The drug has also been tested by British and American armed forces, where it has been shown to help soldiers stay alert during night-time operations. Scientists say that the drug allows 48 hours of continuous wakefulness with few side effects, mild headaches being the most common.
Perhaps the most remarkable thing about Modafinil is that users don't have to pay back sleep "debt"; a standard eight hours is apparently enough to make up for no sleep the night before. Such impressive results have led some scientists to predict a world with little or no need for sleep, where drugs will allow us to put in 22-hour days. Little wonder, then, that the drugs companies are reportedly racing to develop the world's first marketed brain- enhancing drugs. If, or when, they do, they could make the launch of the impotence drug Viagra look like a damp squib.
"It could change society as we know it," says Barbara Sahakian, a psychiatrist at Cambridge University, who has studied cognitive-enhancing drugs. "The drive for the self-enhancement of brain power is likely to be as strong if not stronger as in the realms of enhancement of beauty or sexual function."

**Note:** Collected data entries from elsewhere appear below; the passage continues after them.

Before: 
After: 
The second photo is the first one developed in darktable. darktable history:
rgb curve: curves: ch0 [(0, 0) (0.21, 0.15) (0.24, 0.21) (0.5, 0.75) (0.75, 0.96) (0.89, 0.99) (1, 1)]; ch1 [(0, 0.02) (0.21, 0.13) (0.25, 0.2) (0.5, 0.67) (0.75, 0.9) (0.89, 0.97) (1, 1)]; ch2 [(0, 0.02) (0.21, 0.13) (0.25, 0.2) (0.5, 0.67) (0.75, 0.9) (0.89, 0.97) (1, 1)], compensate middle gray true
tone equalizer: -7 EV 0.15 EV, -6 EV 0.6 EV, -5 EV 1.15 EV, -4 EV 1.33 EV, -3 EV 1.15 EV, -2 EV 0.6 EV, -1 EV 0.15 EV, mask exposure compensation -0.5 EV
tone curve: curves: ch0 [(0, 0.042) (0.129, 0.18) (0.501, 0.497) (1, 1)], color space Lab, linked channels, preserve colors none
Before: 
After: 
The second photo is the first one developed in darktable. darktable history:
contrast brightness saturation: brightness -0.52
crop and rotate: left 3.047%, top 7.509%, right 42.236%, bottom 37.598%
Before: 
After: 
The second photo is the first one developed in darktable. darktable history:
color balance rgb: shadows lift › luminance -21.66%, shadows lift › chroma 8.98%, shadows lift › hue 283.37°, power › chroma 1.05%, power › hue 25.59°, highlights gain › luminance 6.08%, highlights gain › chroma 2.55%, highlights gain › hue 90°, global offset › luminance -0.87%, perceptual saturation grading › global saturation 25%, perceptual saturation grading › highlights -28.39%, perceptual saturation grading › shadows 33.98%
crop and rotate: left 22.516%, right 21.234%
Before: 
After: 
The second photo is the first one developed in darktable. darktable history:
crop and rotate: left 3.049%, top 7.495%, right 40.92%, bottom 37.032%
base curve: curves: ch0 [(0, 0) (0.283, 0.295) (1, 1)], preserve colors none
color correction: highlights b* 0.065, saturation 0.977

But that is not necessarily a good thing, Sahakian warns. "One concern I have is the lack of regulation when people buy these drugs on the internet, where they can't be absolutely certain what they are getting, or whether they should be taking them. More seriously, we have to ask how this might affect society. We control drug use in sport, so will we do the same for students who take drugs before exams, for example? And if some students or workers take them, will the others feel pressure to do the same to keep up?
"We also have to ask what this says about us why is it that we are always looking for the quickest way around the problem? And why do we so often look to the answer in drugs rather than trying psychological therapies or just making more time to sleep?"
Whether or not these questions can be answered, brain enhancers look set to challenge caffeine as the pick-me-up of choice in the world's offices, classrooms and war zones. Last year, Foresight, a Government think tank, said drugs such as Modafinil could be "as common as coffee" within a decade or two. That will delight hard-working professionals like Philip Harvey, who want to improve their work-life balance. But Barbara Sahakian's parting words are cautionary: "One person might say cognitive enhancing drugs are good because they allow us to get home early because we finish our work sooner, but others worry that we are working towards a 24-hours-a-day society pushed to the limits of human endurance."